Kibaki ministers fight auctioneers over bank loans

Several prominent personalities who served in the Cabinet of former President Mwai Kibaki or their families have fallen into hard times as they battle auctioneers over unpaid bank loans.

Topping the list of the high-profile debtors are Raphael Tuju, who also served Kibaki as Foreign Affairs minister, the family of Njenga Karume, the late business tycoon and former Defence minister, and Gideon Ndambuki, an assistant Agriculture in the Kibaki administration.

Mr Ndambuki also served as a Cabinet minister in the Daniel arap Moi administration between 1998 and 2001.

They are struggling to hold onto their prime assets over mounting bank loans as Kenya’s economy slows and repossessions pick up.

Former Cabinet minister Suleiman Rashid Shakombo lost his house in Kilimani over a bank debt while assistant minister Stephen Tarus is fighting to stop the auction of his Karen home.

Keysian Auctioneers has also received bank notice over the auction of properties linked to two former ministers from the Coast, whom the Business Daily cannot name because the notices have not been made public.
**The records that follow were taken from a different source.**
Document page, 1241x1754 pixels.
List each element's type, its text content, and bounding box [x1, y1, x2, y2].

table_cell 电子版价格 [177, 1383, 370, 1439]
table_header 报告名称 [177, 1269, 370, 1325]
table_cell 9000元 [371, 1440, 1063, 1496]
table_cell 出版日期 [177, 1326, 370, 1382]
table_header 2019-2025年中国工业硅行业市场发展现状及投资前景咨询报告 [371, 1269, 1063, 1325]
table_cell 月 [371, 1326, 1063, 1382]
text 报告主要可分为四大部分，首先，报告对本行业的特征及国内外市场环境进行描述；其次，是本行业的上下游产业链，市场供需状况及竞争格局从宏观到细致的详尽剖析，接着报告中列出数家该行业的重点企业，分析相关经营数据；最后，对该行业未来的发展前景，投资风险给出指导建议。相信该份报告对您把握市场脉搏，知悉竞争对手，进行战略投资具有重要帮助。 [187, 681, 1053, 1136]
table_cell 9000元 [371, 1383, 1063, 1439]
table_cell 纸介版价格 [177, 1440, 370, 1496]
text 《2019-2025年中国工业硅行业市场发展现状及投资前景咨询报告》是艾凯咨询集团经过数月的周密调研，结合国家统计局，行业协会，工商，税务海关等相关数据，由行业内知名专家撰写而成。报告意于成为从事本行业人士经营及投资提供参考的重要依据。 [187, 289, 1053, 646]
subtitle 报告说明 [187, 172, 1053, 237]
Unpredictable weather over the past two years, a bank lending slowdown and reduced economic activity following two presidential elections are creating a growing pool of distressed borrowers whose assets are being seized by newly aggressive lenders.

“Things are tight, and a number of senior politicians who served the Kibaki administration are fighting auctioneers,” said an official of Keysian Auctioneers.
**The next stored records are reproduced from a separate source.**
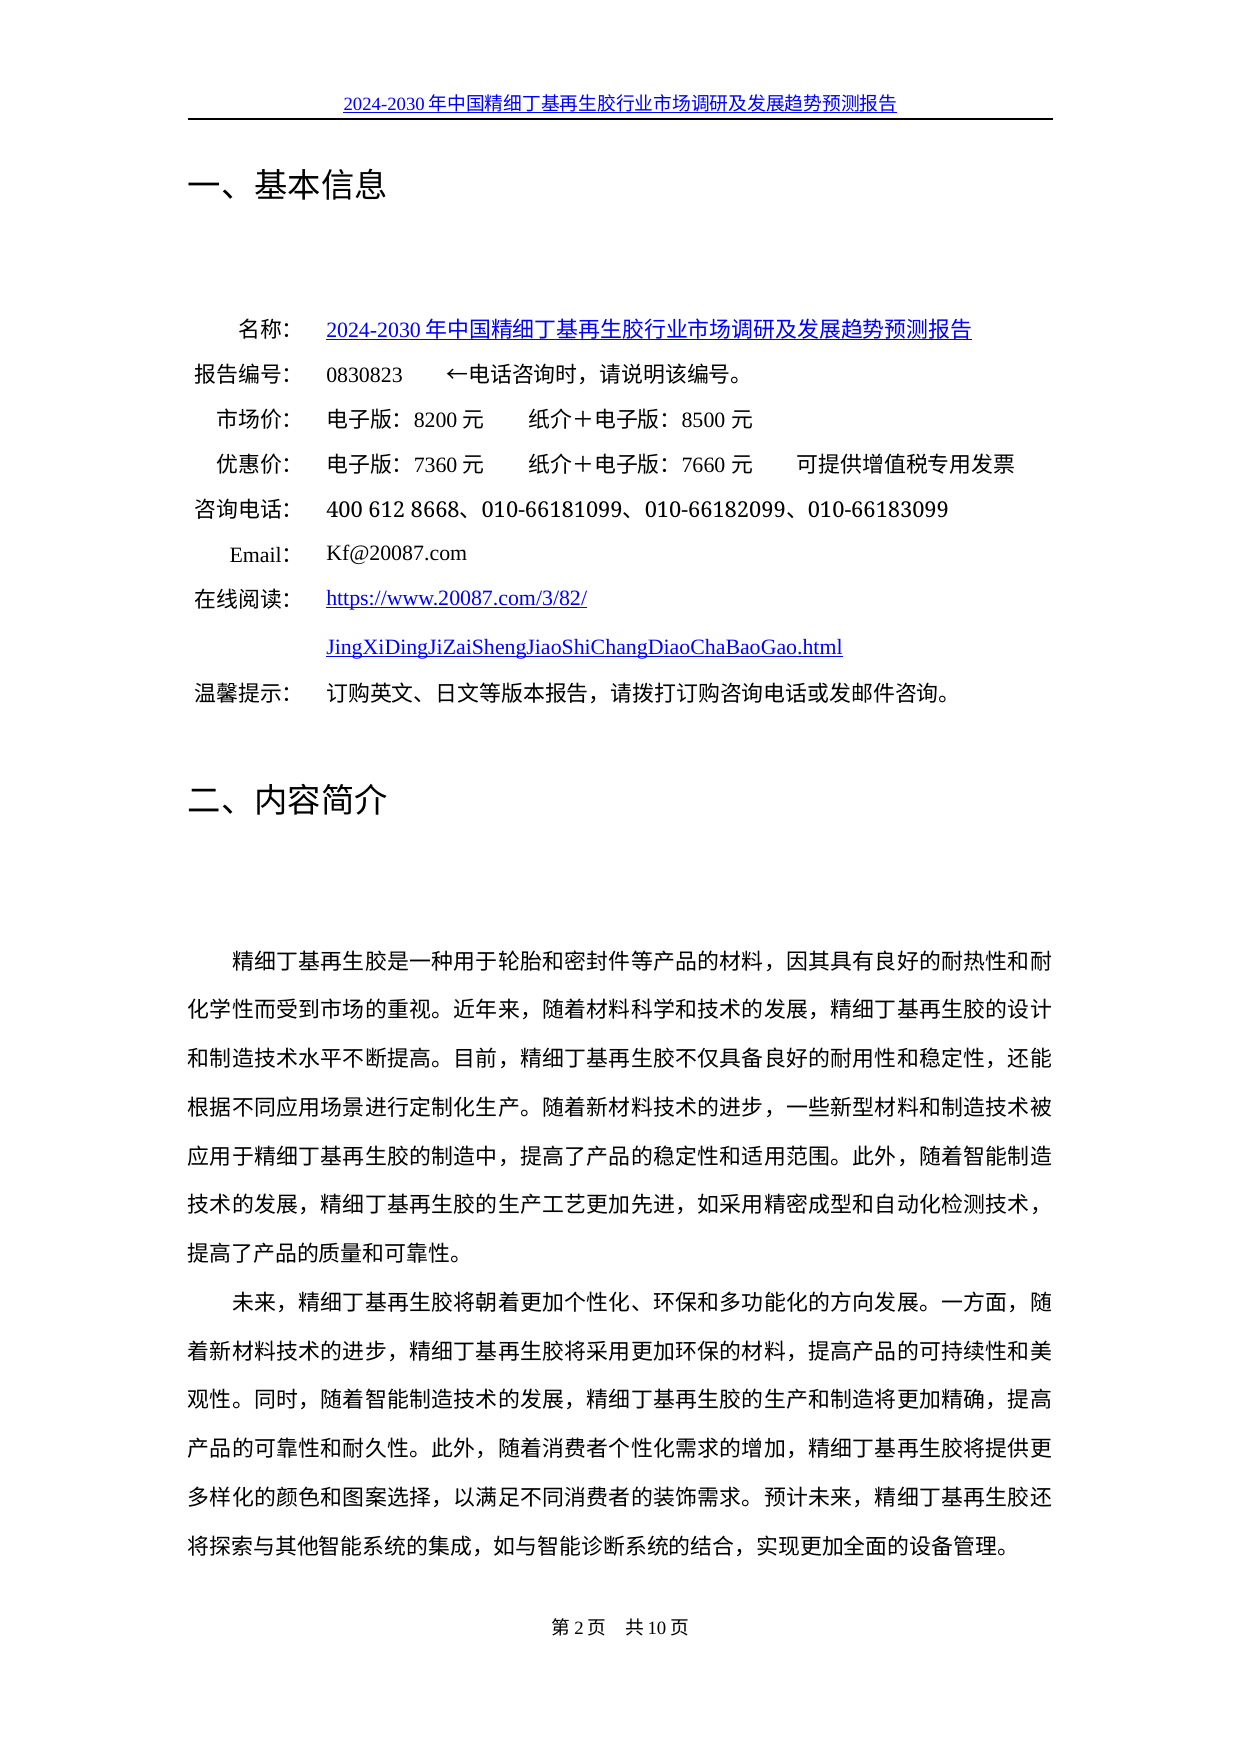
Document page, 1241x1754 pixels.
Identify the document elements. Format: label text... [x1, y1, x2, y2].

table_cell 在线阅读： [167, 582, 315, 675]
table_cell Email： [167, 537, 315, 582]
table_cell 温馨提示： [167, 675, 315, 720]
title 二、内容简介 [187, 766, 1053, 831]
table_cell [315, 582, 1073, 675]
table_header 名称： [167, 312, 315, 357]
table_cell 咨询电话： [167, 492, 315, 537]
table_cell 电子版：7360 元 纸介＋电子版：7660 元 可提供增值税专用发票 [315, 447, 1073, 492]
table_cell 报告编号： [167, 357, 315, 402]
table_header 2024-2030年中国精细丁基再生胶行业市场调研及发展趋势预测报告 [315, 312, 1073, 357]
table_cell 优惠价： [167, 447, 315, 492]
table_cell 400 612 8668、010-66181099、010-66182099、010-66183099 [315, 492, 1073, 537]
table_cell 0830823 ←电话咨询时，请说明该编号。 [315, 357, 1073, 402]
title 一、基本信息 [187, 150, 1053, 215]
table_cell 订购英文、日文等版本报告，请拨打订购咨询电话或发邮件咨询。 [315, 675, 1073, 720]
table_cell 市场价： [167, 402, 315, 447]
table_cell Kf@20087.com [315, 537, 1073, 582]
table_cell 电子版：8200 元 纸介＋电子版：8500 元 [315, 402, 1073, 447]
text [187, 943, 1053, 1561]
Mr Karume died barely seven years ago, leaving behind multi-billion shilling properties.

The shrewd businessman had, however, also accumulated a debt load that his family and a board of trustees he appointed to oversee his estate have struggled to clear.

In the prime of his business life, Karume was the biggest distributor of beer maker East African Breweries Limited’s #ticker:EABL products, a lucrative, long-term contract that earned him billions of shillings over the years.
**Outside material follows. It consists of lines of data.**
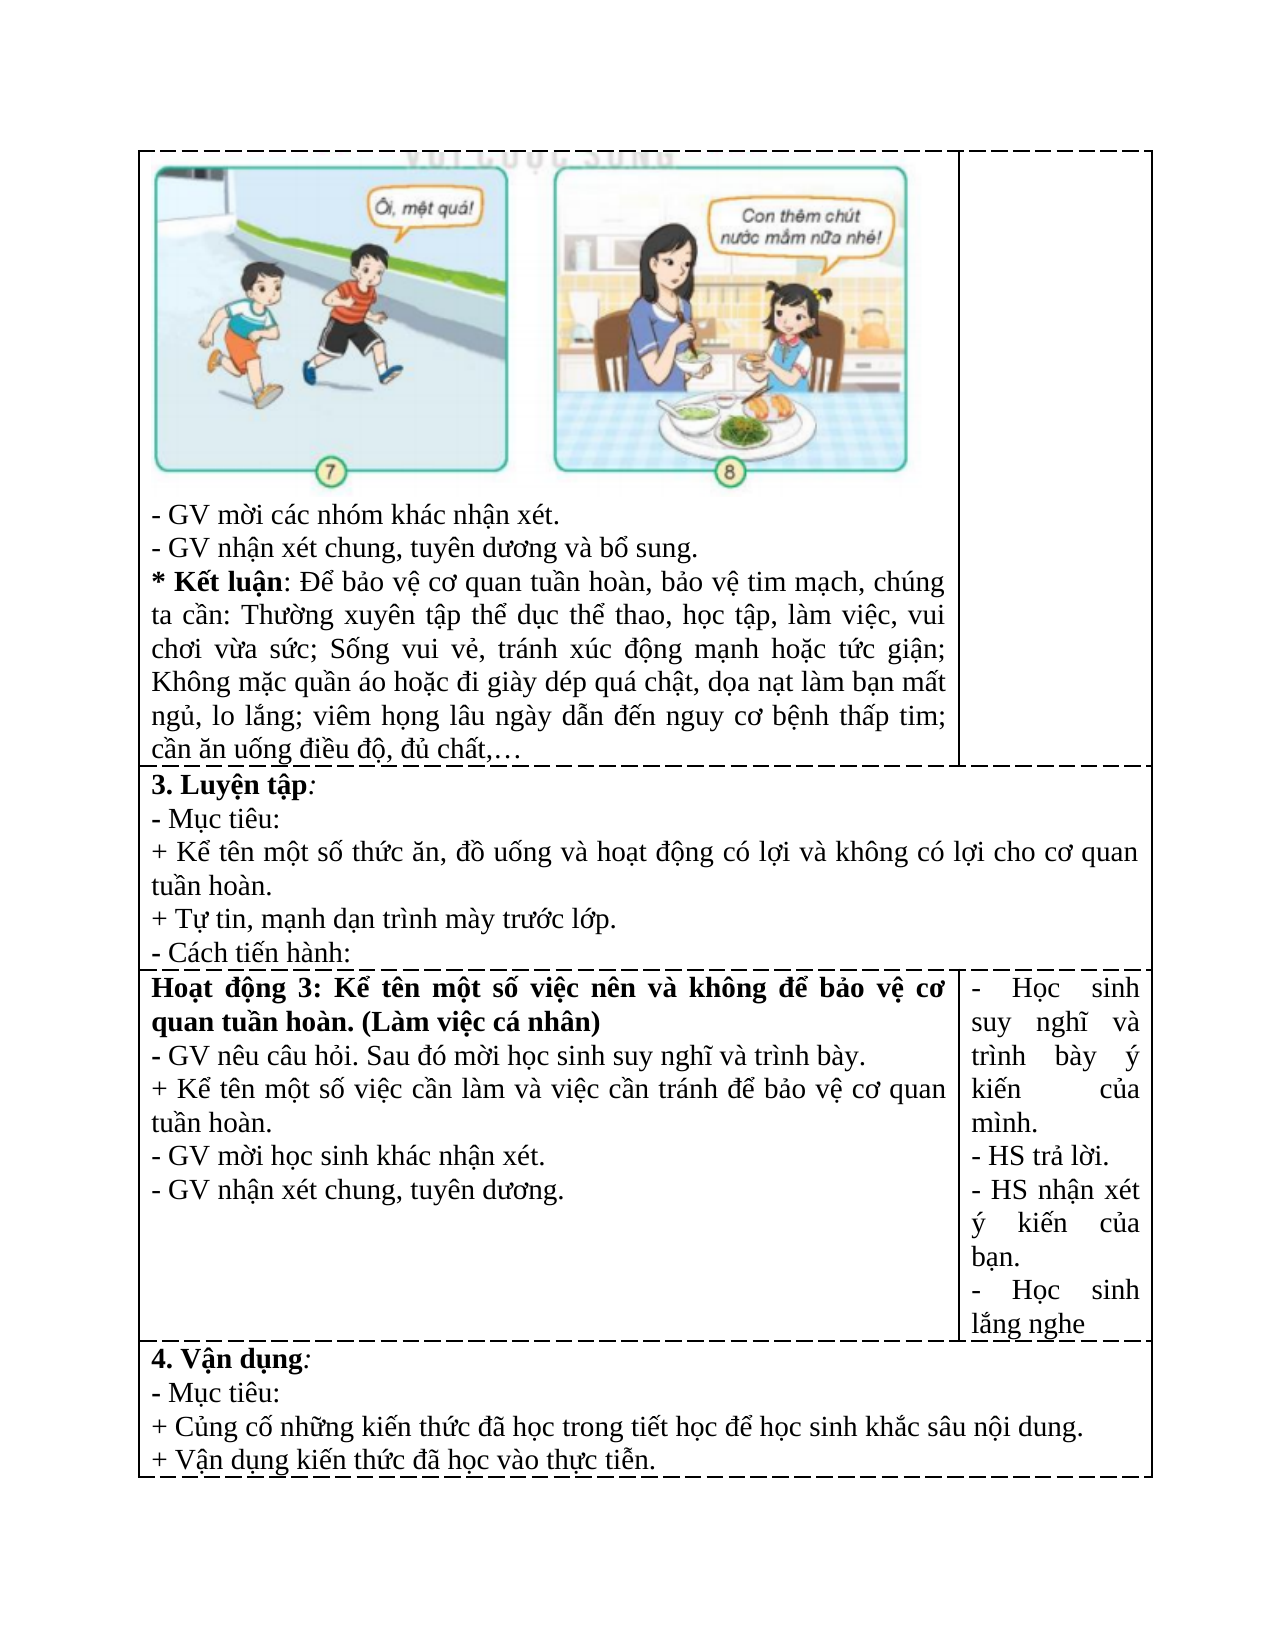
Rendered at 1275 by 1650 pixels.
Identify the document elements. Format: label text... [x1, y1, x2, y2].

picture [151, 152, 922, 497]
table_cell Hoạt động 3: Kể tên một số việc nên và không để bảo vệ cơ quan tuần hoàn. (Làm việc cá nhân) - GV nêu câu hỏi. Sau đó mời học sinh suy nghĩ và trình bày. + Kể tên một số việc cần làm và việc cần tránh để bảo vệ cơ quan tuần hoàn. - GV mời học sinh khác nhận xét. - GV nhận xét chung, tuyên dương. [140, 969, 958, 1339]
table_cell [140, 150, 958, 765]
table_cell 3. Luyện tập: - Mục tiêu: + Kể tên một số thức ăn, đồ uống và hoạt động có lợi và không có lợi cho cơ quan tuần hoàn. + Tự tin, mạnh dạn trình mày trước lớp. - Cách tiến hành: [140, 765, 1151, 968]
table_cell - Học sinh suy nghĩ và trình bày ý kiến của mình. - HS trả lời. - HS nhận xét ý kiến của bạn. - Học sinh lắng nghe [960, 969, 1151, 1339]
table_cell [960, 150, 1151, 765]
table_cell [140, 1340, 1151, 1476]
Mr Tuju, currently the Jubilee secretary-general, is also fighting to stop the bank from auctioning his multi-billion shilling property in Karen to recover a debt of Sh1.6 billion.

He unsuccessfully fought to block the judgement, which was obtained in UK, from being adopted by the High Court.

The loans were meant for the construction of Sh100 million two storey, flat-roofed bungalows sitting on a 20-acre forested land dubbed Entim Sidai and the purchase of a 94-year-old bungalow built by a Scottish missionary, Albert Patterson, which currently operates as a high-end restaurant.

Mr Tarus served as an assistant minister during the Kibaki administration.

He also served as Kenya’s High Commissioner to Australia between 2009 and 2012 after losing his bid to be re-elected as MP for Emgwen Constituency in 2007. He had served as the Member of Parliament for Emgwen between 2003 and 2007.

His double-storey home sits on a 0.4708-hectare parcel in the upmarket Karen suburb and has more than five bedrooms.

The dispute involved NIC Bank’s bid to sell the home over non-payment of Sh75 million loan owed by Prayosha Ventures Limited, which is linked to the former assistant minister.

Mr Shakombo, the National Heritage minister, was not lucky in his fight with KCB Group #ticker:KCB.

Mr Shakombo lost his house on Argwings Kodhek Grove, auctioned for Sh17 million after the lender accused the former Likoni MP of reneging on repaying a loan. It also took a court order for Mr Shakombo to be evicted from the house in 2016.